We all know that money talks, but when it comes to talking about money, most people are not sure where to begin or who to talk to - whether its their parents, spouse or kids.
In her latest article, Kristin Wong of NY Times discusses some tips on How to talk about money.
Ms.Wong suggests excellent tips on how to talk about money like starting with breaking the silence, starting small or scheduling money meetings. Talking freely with friends and family or being more honest about money are my go-to tips.
As Ms. Wong's article suggests, money discussion is a huge social taboo. Money discussions don't have to be uncomfortable especially when it comes to teaching your kids about it. I often tell parents to not shy away from talking about purchase decisions in front of kids (middle school and up is an appropriate age group).

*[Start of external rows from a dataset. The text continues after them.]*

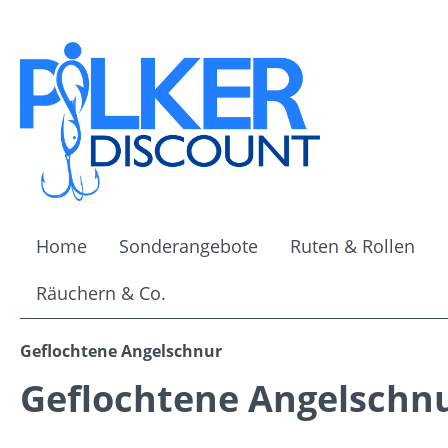
m Hauptinhalt springen
Zur Suche springen
Zur Hauptnavigation springen
Home
Sonderangebote
Ruten & Rollen
Räuchern & Co.
Geflochtene Angelschnur
Geflochtene Angelschn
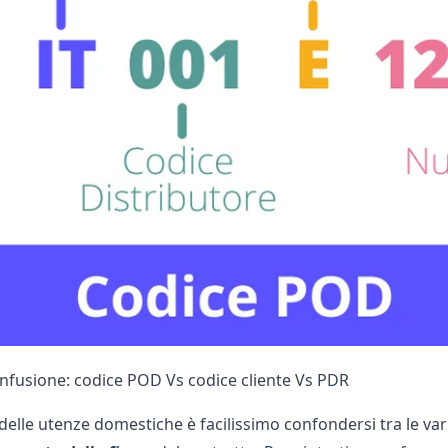
nfusione: codice POD Vs codice cliente Vs PDR
elle utenze domestiche è facilissimo confondersi tra le var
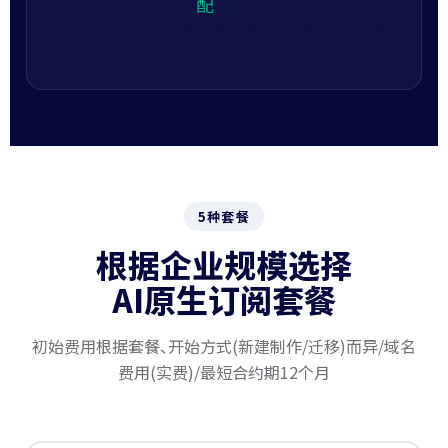
配
5种套餐
根据企业规模选择
AI原生订阅套餐
初始费用根据套餐、开始方式(新建制作/迁移)而异/域名
费用(实费)/最短合约期12个月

Here are some tips to follow:
Allow children to hear how you come up with decisions for big ticket items like buying a car, buying a tv or other appliances. The analysis and the gray-matter damage that adults go through in making these decisions gives the kids a window into how grownups think about money and make purchase decisions.
If something is expensive, then say it - loud and clear so your kids can hear it.
Better yet, ask kids whether they think something is expensive and why. Knowing what is considered expensive and what is not is also an acquired skill and highly subject to affordability.
We may not all come to the same conclusion on each money decision, but I can assure you starting to talk about it more openly and more timely is a great start!